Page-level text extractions
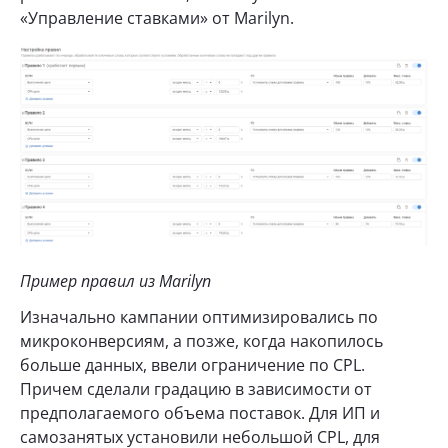
«Управление ставками» от Marilyn.
Пример правил из Marilyn
Изначально кампании оптимизировались по
микроконверсиям, а позже, когда накопилось
больше данных, ввели ограничение по CPL.
Причем сделали градацию в зависимости от
предполагаемого объема поставок. Для ИП и
самозанятых установили небольшой CPL, для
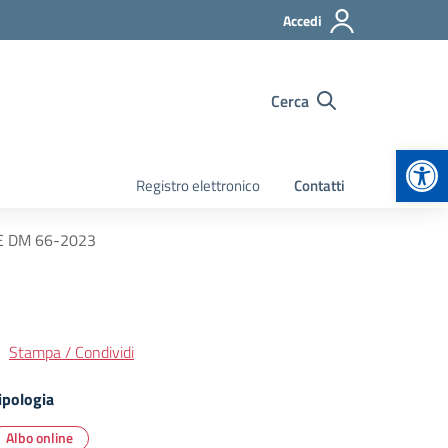
Accedi
Cerca
Apr
Registro elettronico
Contatti
E DM 66-2023
Stampa / Condividi
ipologia
Albo online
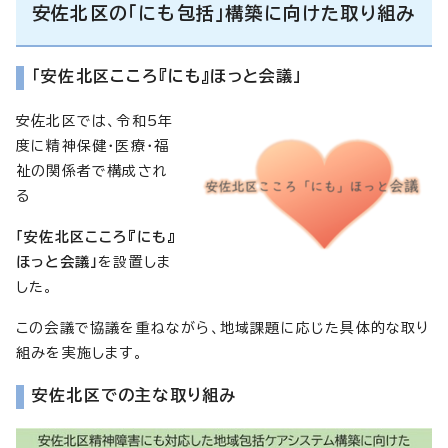
安佐北区の「にも包括」構築に向けた取り組み
「安佐北区こころ『にも』ほっと会議」
安佐北区では、令和5年
度に精神保健・医療・福
祉の関係者で構成され
る
「安佐北区こころ『にも』
ほっと会議」
を設置しま
した。
この会議で協議を重ねながら、地域課題に応じた具体的な取り
組みを実施します。
安佐北区での主な取り組み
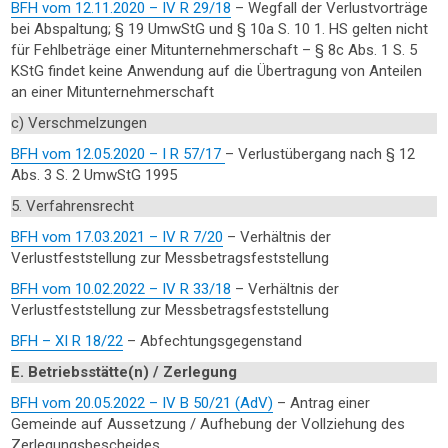
BFH vom 12.11.2020 – IV R 29/18
– Wegfall der Verlustvorträge
bei Abspaltung; § 19 UmwStG und § 10a S. 10 1. HS gelten nicht
für Fehlbeträge einer Mitunternehmerschaft – § 8c Abs. 1 S. 5
KStG findet keine Anwendung auf die Übertragung von Anteilen
an einer Mitunternehmerschaft
c) Verschmelzungen
BFH vom 12.05.2020 – I R 57/17
– Verlustübergang nach § 12
Abs. 3 S. 2 UmwStG 1995
5. Verfahrensrecht
BFH vom 17.03.2021 – IV R 7/20
– Verhältnis der
Verlustfeststellung zur Messbetragsfeststellung
BFH vom 10.02.2022 – IV R 33/18
– Verhältnis der
Verlustfeststellung zur Messbetragsfeststellung
BFH – XI R 18/22
– Abfechtungsgegenstand
E. Betriebsstätte(n) / Zerlegung
BFH vom 20.05.2022 – IV B 50/21 (AdV)
– Antrag einer
Gemeinde auf Aussetzung / Aufhebung der Vollziehung des
Zerlegungsbescheides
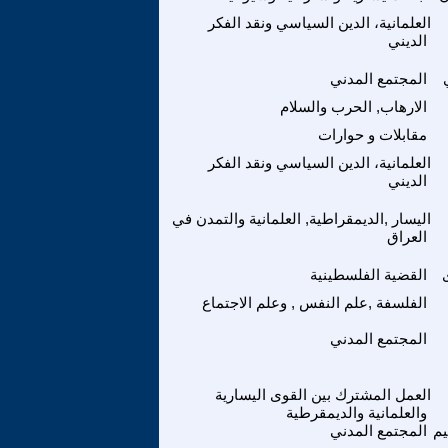
العلمانية، الدين السياسي ونقد الفكر
الديني
المجتمع المدني
الارهاب, الحرب والسلام
مقابلات و حوارات
العلمانية، الدين السياسي ونقد الفكر
الديني
اليسار ,الديمقراطية, العلمانية والتمدن في
العراق
القضية الفلسطينية
الفلسفة ,علم النفس , وعلم الاجتماع
المجتمع المدني
العمل المشترك بين القوى اليسارية
والعلمانية والديمقرطية
م
المجتمع المدني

## Prompt:
Lay out every line of text from the entries as a Markdown table with the columns Row and Line. Number each row, skip blank lines, and leave the pictures out.

## Solution to this problem:
| Row | Line |
|---|---|
| 1 | «Управление ставками» от Marilyn. |
| 2 | Пример правил из Marilyn |
| 3 | Изначально кампании оптимизировались по |
| 4 | микроконверсиям, а позже, когда накопилось |
| 5 | больше данных, ввели ограничение по CPL. |
| 6 | Причем сделали градацию в зависимости от |
| 7 | предполагаемого объема поставок. Для ИП и |
| 8 | самозанятых установили небольшой CPL, для |
| 9 | Accedi |
| 10 | Cerca |
| 11 | Apr |
| 12 | Registro elettronico |
| 13 | Contatti |
| 14 | E DM 66-2023 |
| 15 | Stampa / Condividi |
| 16 | ipologia |
| 17 | Albo online |
| 18 | 安佐北区の「にも包括」構築に向けた取り組み |
| 19 | 「安佐北区こころ『にも』ほっと会議」 |
| 20 | 安佐北区では、令和5年 |
| 21 | 度に精神保健・医療・福 |
| 22 | 祉の関係者で構成され |
| 23 | る |
| 24 | 「安佐北区こころ『にも』 |
| 25 | ほっと会議」 |
| 26 | を設置しま |
| 27 | した。 |
| 28 | この会議で協議を重ねながら、地域課題に応じた具体的な取り |
| 29 | 組みを実施します。 |
| 30 | 安佐北区での主な取り組み |
| 31 | BFH vom 12.11.2020 – IV R 29/18 |
| 32 | – Wegfall der Verlustvorträge |
| 33 | bei Abspaltung; § 19 UmwStG und § 10a S. 10 1. HS gelten nicht |
| 34 | für Fehlbeträge einer Mitunternehmerschaft – § 8c Abs. 1 S. 5 |
| 35 | KStG findet keine Anwendung auf die Übertragung von Anteilen |
| 36 | an einer Mitunternehmerschaft |
| 37 | c) Verschmelzungen |
| 38 | BFH vom 12.05.2020 – I R 57/17 |
| 39 | – Verlustübergang nach § 12 |
| 40 | Abs. 3 S. 2 UmwStG 1995 |
| 41 | 5. Verfahrensrecht |
| 42 | BFH vom 17.03.2021 – IV R 7/20 |
| 43 | – Verhältnis der |
| 44 | Verlustfeststellung zur Messbetragsfeststellung |
| 45 | BFH vom 10.02.2022 – IV R 33/18 |
| 46 | – Verhältnis der |
| 47 | Verlustfeststellung zur Messbetragsfeststellung |
| 48 | BFH – XI R 18/22 |
| 49 | – Abfechtungsgegenstand |
| 50 | E. Betriebsstätte(n) / Zerlegung |
| 51 | BFH vom 20.05.2022 – IV B 50/21 (AdV) |
| 52 | – Antrag einer |
| 53 | Gemeinde auf Aussetzung / Aufhebung der Vollziehung des |
| 54 | Zerlegungsbescheides |
| 55 | العلمانية، الدين السياسي ونقد الفكر |
| 56 | الديني |
| 57 | المجتمع المدني |
| 58 | الارهاب, الحرب والسلام |
| 59 | مقابلات و حوارات |
| 60 | العلمانية، الدين السياسي ونقد الفكر |
| 61 | الديني |
| 62 | اليسار ,الديمقراطية, العلمانية والتمدن في |
| 63 | العراق |
| 64 | القضية الفلسطينية |
| 65 | الفلسفة ,علم النفس , وعلم الاجتماع |
| 66 | المجتمع المدني |
| 67 | العمل المشترك بين القوى اليسارية |
| 68 | والعلمانية والديمقرطية |
| 69 | م |
| 70 | المجتمع المدني |